What is required. Could you carry on the news report below about the Kalen Schlatter murder trial, picking up after its last sentence?
Top of Excerpted passage
An undercover officer returned to the stand in a Toronto courtroom Thursday morning to recall more details of his conversation with Kalen Schlatter at a police station on the day Schlatter was arrested for the murder of 22-year-old Tess Richey.

The officer, whose name is not being disclosed, first took the stand on Wednesday, recalling comments the 23-year-old accused made following his arrest in February 2018.

The officer said while he, Schlatter, and another undercover officer were in holding cells at a police station, the accused described meeting Richey at a club in Toronto’s gay village in the early morning hours of Nov. 25, 2017, the day she was murdered.

The officer told the court that Schlatter, who has pleaded not guilty to first-degree murder, admitted to “making out and grinding” with the victim in a stairwell in a secluded alley.

The officer recalled Schlatter making a comment about ejaculating in his pants while he and Richey were fooling around. He also testified that Schlatter told him he was upset because he wanted to have sex with Richey but she refused.

According to the officer, Schlatter said when he and Richey were finished, he left the alley but she decided to stay behind.

Schlatter, the officer said, claimed Richey was drunk and falling over and wanted to stay at the bottom of the stairs.

Days after she was reported missing, Richey’s lifeless body was found by her mother and a family friend in the exterior stairwell of a house under construction at the corner of Church and Dundonald streets.
Bottom of Excerpted passage
Top of Excerpted records
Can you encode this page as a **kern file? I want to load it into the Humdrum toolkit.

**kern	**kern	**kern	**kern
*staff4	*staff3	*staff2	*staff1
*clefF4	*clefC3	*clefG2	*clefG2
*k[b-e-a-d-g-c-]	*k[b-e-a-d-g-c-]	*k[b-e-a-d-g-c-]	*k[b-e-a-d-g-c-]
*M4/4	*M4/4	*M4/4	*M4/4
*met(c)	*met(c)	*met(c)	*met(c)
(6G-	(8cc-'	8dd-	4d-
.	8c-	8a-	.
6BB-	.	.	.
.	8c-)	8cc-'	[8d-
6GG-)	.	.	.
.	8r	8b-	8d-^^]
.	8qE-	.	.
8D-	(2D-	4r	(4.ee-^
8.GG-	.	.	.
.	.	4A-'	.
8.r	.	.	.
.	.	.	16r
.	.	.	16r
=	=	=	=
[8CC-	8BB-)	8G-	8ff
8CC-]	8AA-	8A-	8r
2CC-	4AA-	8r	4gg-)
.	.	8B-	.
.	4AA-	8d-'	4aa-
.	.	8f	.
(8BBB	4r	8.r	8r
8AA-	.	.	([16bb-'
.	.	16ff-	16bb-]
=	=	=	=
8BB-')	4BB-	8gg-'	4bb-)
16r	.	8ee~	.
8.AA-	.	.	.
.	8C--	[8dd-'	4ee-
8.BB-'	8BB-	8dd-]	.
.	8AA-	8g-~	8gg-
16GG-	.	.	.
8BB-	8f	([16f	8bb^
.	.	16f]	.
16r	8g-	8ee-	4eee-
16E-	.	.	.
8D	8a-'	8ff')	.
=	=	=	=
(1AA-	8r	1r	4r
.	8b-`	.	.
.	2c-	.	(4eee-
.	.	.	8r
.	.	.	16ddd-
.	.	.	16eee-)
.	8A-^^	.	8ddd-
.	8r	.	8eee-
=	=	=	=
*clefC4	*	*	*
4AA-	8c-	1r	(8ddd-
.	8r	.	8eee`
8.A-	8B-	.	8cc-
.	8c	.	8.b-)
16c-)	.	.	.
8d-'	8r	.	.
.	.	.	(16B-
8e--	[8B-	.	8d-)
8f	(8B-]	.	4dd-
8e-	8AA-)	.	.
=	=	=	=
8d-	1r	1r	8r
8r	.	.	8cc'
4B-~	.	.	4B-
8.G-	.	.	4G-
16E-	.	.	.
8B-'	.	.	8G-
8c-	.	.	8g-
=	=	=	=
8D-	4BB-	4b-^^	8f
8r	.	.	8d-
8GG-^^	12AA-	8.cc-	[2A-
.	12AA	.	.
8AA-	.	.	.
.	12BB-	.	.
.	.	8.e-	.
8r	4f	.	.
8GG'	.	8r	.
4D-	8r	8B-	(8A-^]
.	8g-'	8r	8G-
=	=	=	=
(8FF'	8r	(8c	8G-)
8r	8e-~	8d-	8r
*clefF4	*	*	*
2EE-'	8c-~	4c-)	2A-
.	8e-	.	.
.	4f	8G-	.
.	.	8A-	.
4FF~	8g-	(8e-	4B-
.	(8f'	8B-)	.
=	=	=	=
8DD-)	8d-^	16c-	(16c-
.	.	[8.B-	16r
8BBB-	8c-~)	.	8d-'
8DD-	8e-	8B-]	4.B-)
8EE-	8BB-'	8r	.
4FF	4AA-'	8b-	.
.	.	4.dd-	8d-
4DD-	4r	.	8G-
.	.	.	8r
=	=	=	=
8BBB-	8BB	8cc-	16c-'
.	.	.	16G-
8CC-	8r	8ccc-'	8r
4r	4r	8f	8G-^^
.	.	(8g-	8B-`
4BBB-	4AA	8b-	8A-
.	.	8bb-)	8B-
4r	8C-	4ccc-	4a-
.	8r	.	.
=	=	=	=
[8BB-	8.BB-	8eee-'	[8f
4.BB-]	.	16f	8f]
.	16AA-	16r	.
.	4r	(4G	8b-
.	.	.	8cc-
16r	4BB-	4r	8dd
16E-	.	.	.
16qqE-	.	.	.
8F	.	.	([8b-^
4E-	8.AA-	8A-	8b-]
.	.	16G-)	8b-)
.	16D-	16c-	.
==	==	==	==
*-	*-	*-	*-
Bottom of Excerpted records
Expected answer.
Richey’s cause of death was later determined to be “neck compression” and Crown prosecutor Beverley Richards previously told the court that Schlatter’s DNA was found on Richey’s pants and bra.

On Thursday, the undercover officer wrapped up his testimony, telling the jury that during his chat with the accused, Schlatter became concerned that others could hear them talking. He said this prompted Schlatter to ask the officer to lower his voice.

He said he reassured the accused that no one was listening to their conversation and told Schlatter that he would not disclose anything they discussed to anyone.

The officer said at one point while he was housed in the holding cell next to Schlatter, he was taken to another room to quickly jot down notes about his conversation with the accused.

He said he took formal notes about the conversation after a briefing a few hours later.

The trial will resume on Friday morning.